3. Measure Exterior Sensor Data:
   • Read temperature, humidity, and atmospheric pressure from the exterior BME280 sensor.
   • Calculate the temperature in Fahrenheit and Celsius.
   • Convert pressure to inHg.
4. Measure Tank Pressure:
   • Read the analog voltage from the tank pressure sensor.
   • Convert the voltage to a pressure value in PSI and inHg.
5. Read Vehicle Orientation:
   • Retrieve pitch and roll angles using the onboard IMU.
6. Calculate Altitude:
   • Retrieve altitude data from both BME280 sensors (interior and exterior).
   • Calculate the average altitude and apply correction factors to ensure accuracy.
7. Log Historical Data:
   • Record interior and exterior temperature, humidity, and atmospheric pressure for plotting historical trends.
   • Update data arrays for visualization.
8. Display Live Data Pages:
   • Cycle through live data pages for interior and exterior temperature, humidity, pressure, tank pressure, and off-roading metrics.
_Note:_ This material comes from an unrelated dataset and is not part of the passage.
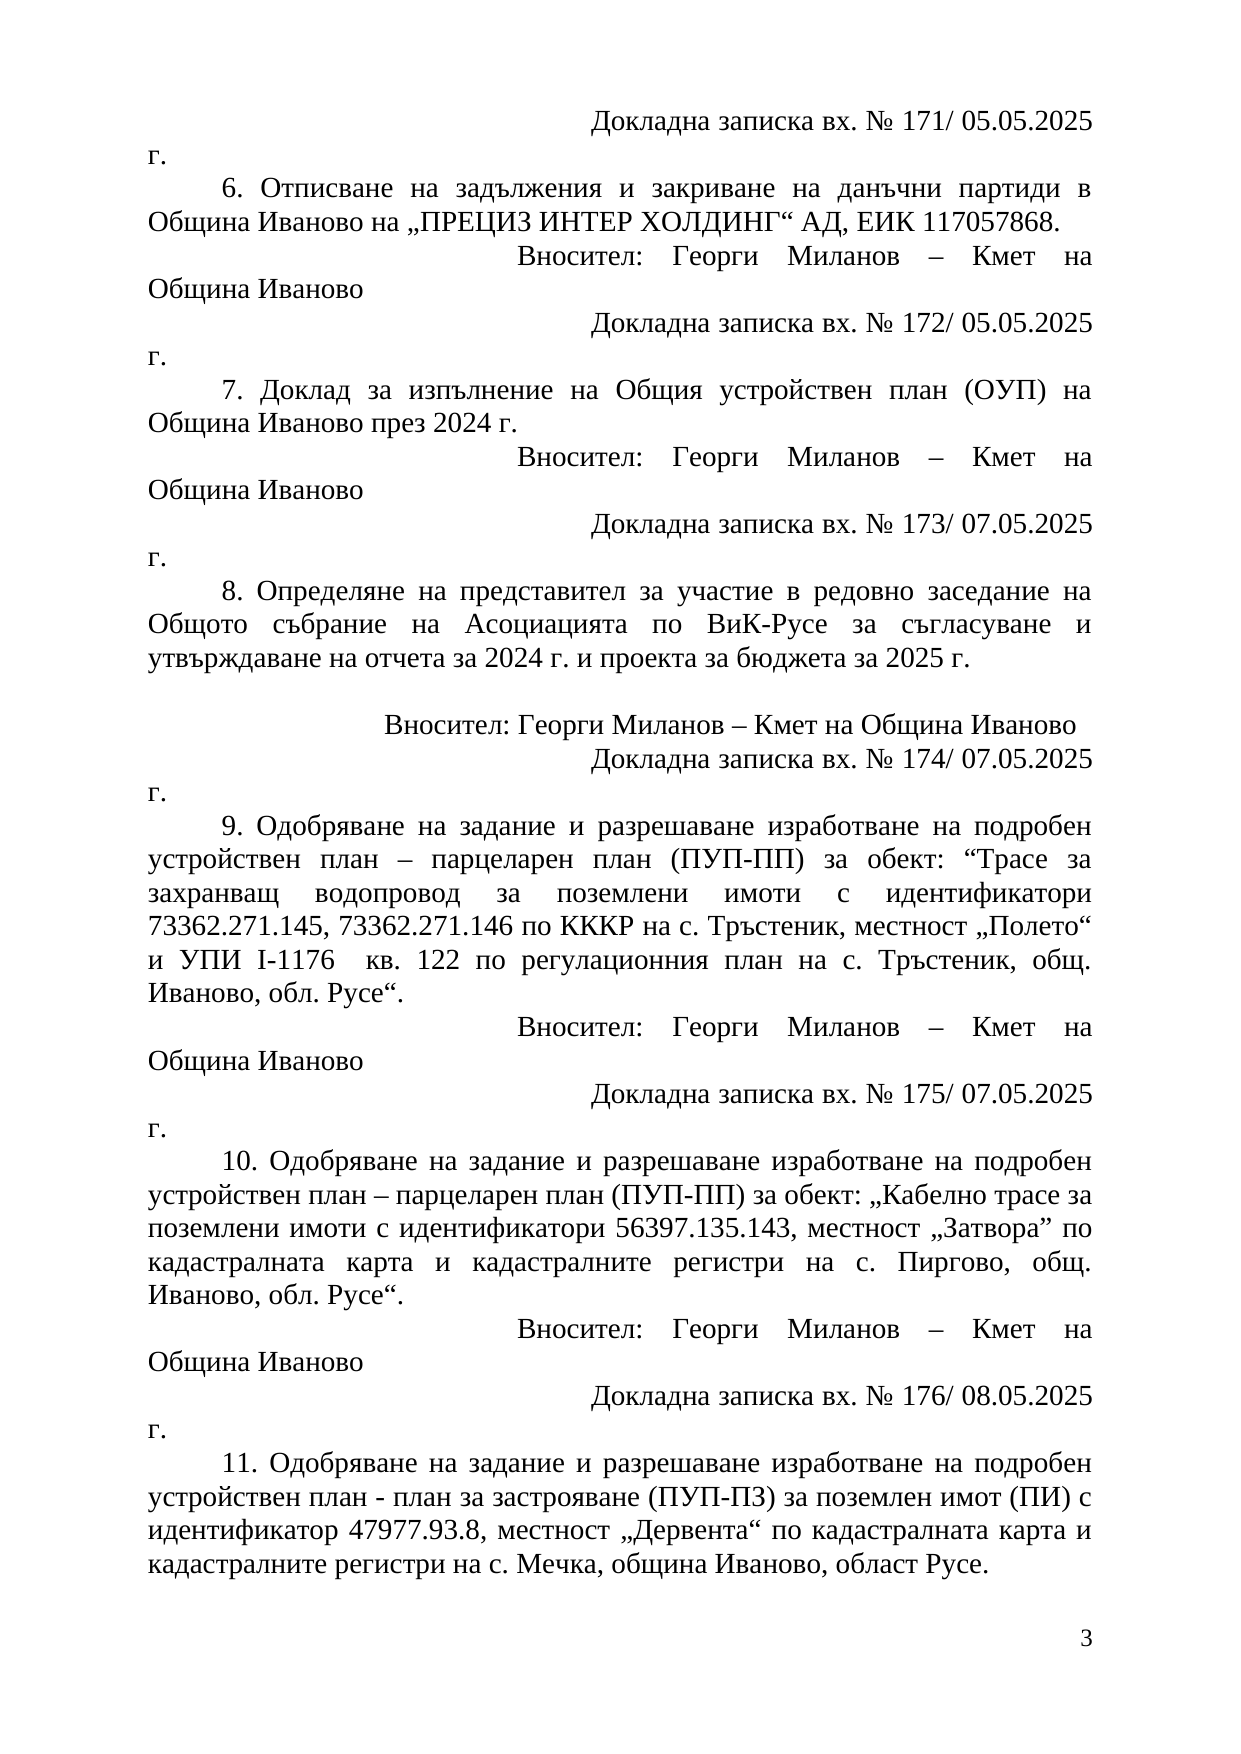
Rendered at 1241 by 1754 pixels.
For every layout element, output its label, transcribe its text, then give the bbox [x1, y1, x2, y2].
   • Render bar graphs for tank pressure and line plots for historical temperature, pressure, and humidity trends.
9. Repeat Process:
   • After cycling through all data pages, return to the first page and continue collecting and displaying data in real time.

Final Implementation

The system underwent extensive testing to validate its performance and functionality. Initial tests focused on system initialization and sensor verification, ensuring that the BME280 sensors provided consistent environmental data and that the IMU accurately reported pitch and roll values in response to orientation changes. Tank pressure calibration was conducted by comparing readings from the system to a calibrated analog gauge, with discrepancies corrected using an altitude-based correction factor. Data logging and plotting functionality were verified by monitoring and recording temperature, pressure, and humidity data over a 30-minute period, demonstrating smooth updates and transitions between screens without disruptions. Altitude calculations were assessed by comparing sensor readings to the known elevation of the test location (3250 ft), with adjustments yielding an accuracy of ±3 ft. Real-time performance tests validated the responsiveness of live data displays and pitch/roll measurements, with data updating with minimal latency (~0.2 seconds). Measurement errors and uncertainties, such as altitude variations due to atmospheric pressure changes, minor nonlinearities in pressure transducer readings, and potential sensor drift, were identified but deemed minimal for the system's intended application. Overall, the system delivered accurate and efficient monitoring of environmental and system parameters, meeting the project’s objectives effectively.